The Leprosy Mission Trust India (TLMTI) is running the WHALE project (Women for Health Advocacy Livelihoods & Empowerment 2021-2023). It aims to eliminate discrimination against women, including women affected by leprosy and disabilities in the Muzaffarpur district of Bihar, India. WHALE sets out to fulfill four outcomes

  • Protect the Women of Muzaffarpur from gender-based violence.
  • Ensure that they can participate in domestic and public spheres.
  • Give the women access to financial, health, and social rights services.
  • Reduce the risks that marginalised women and women affected by leprosy and disabilities experience.

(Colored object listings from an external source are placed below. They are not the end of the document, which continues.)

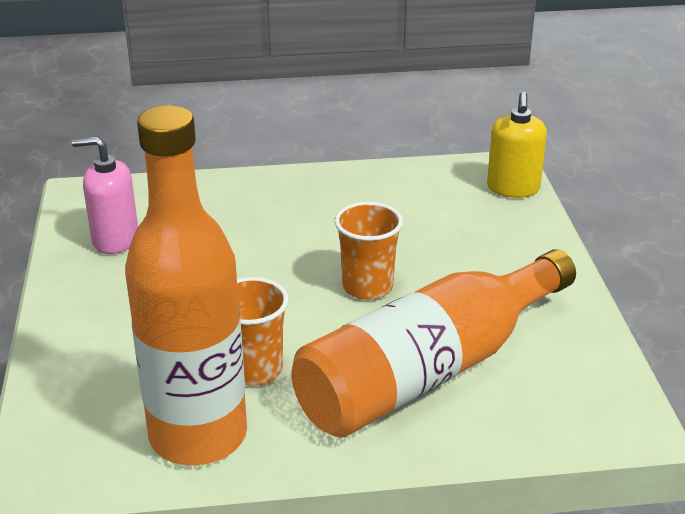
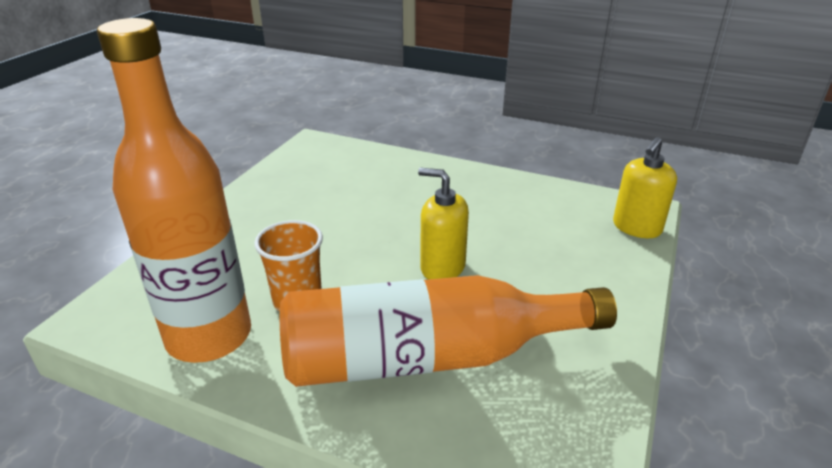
camera: 30 degrees right, 0 degrees up
(115, 240) = (302, 177): pink soap dispenser -> none
(367, 287) = (442, 267): orange cup -> yellow soap dispenser

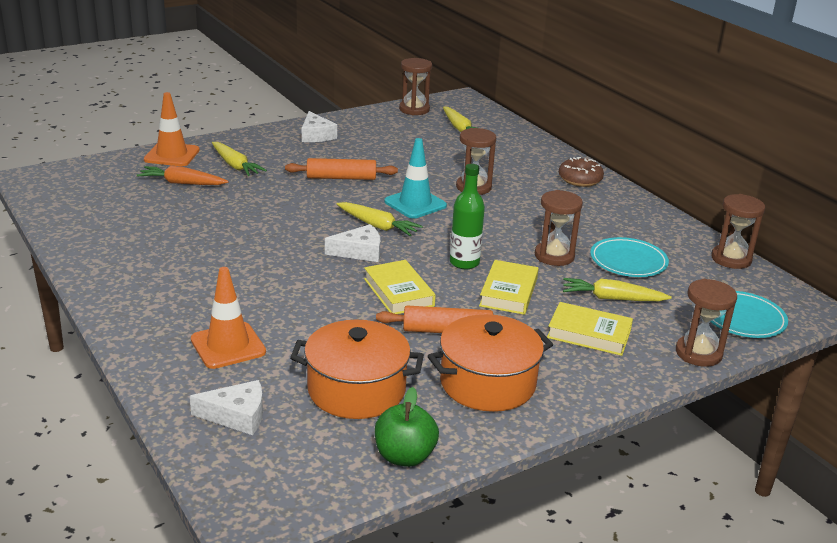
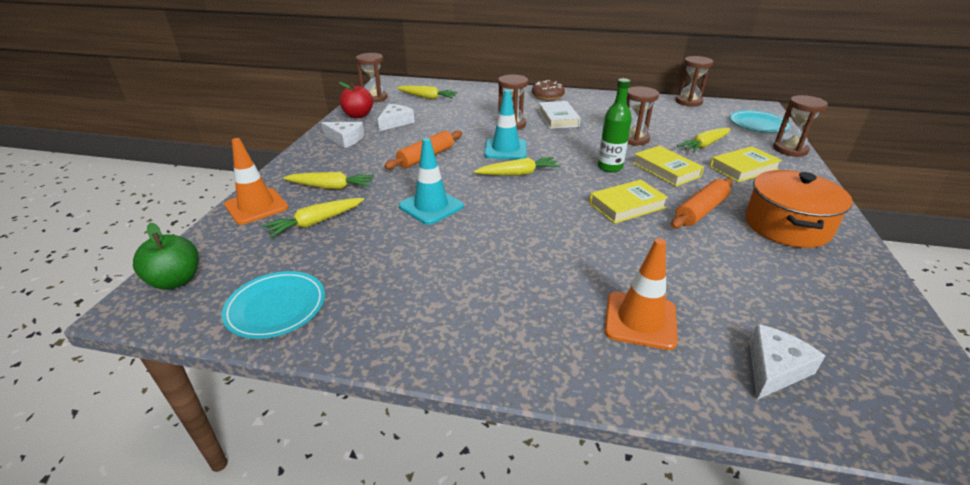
camera: 45 degrees left, 5 degrees up
(182, 183) = (316, 222): orange carrot -> yellow carrot
(266, 212) = (431, 206): none -> turquoise traffic cone
(356, 390) = (764, 284): orange pot -> none
(359, 252) = (548, 195): white cheese -> white cheese (395, 122)
(367, 120) = (358, 115): none -> red apple
(399, 292) = (626, 205): yellow book -> yellow book turned 45 degrees counterclockwise
(404, 456) = (881, 303): green apple -> green apple (176, 281)
(532, 203) = (558, 118): none -> white book
(628, 261) = (663, 124): turquoise plate -> turquoise plate (276, 307)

Women in Muzaffarpur (especially women from marginalised communities and women affected by leprosy and/or disabilities) face social injustice, discrimination, and exploitation simply because of their gender. They are inherently more vulnerable to such issues because they live in a poor community. Due to the unjust systems and deep-seated cultural gender biases and norms, women in Muzaffarpur are viewed as inferior and cannot access basic services within the realm of healthcare, employment, education, and nutrition. Women in Muzaffarpur are denied their fundamental human rights and sense of security. They are also excluded from social, political, and economic processes. They lack the overall opportunity for empowerment. Through WHALE, TLMTI proposes to help women self-advocate and find their empowerment.


To carry out their outcomes, TLMTI plans to work closely with the women affected by leprosy and from marginalized communities to ensure they have a say throughout the project and address any discrimination. TLMTI will train volunteers from the local communities to serve as leaders. TLMTI will do things like develop communication strategies and encourage community-based organisations (like Self-Help groups) to speak up and take action locally. TILMTI will research relevant topics like strategies to change gender-bias norms, and together, with some local schools and other government and nongovernment organizations, TLMTI will provide digital spaces for women and teen girls to come together, express themselves, and access information.


Sakra and Mushari Blocks of Muzaffarpur District, Bihar, India.


Covid-19 has made some things challenging. A lockdown in Bihar delayed the project for three months, slowing down the staff recruitment and limiting the field intervention the team could carry out.


The WHALE project team has visited a few villages and had successful meetings with village leaders. They’ve developed a working monitoring system and predict that their future project reports will be positive. The team also predicts WHALE will directly impact more than 2,500 marginalised women and women affected by leprosy and/or disabilities.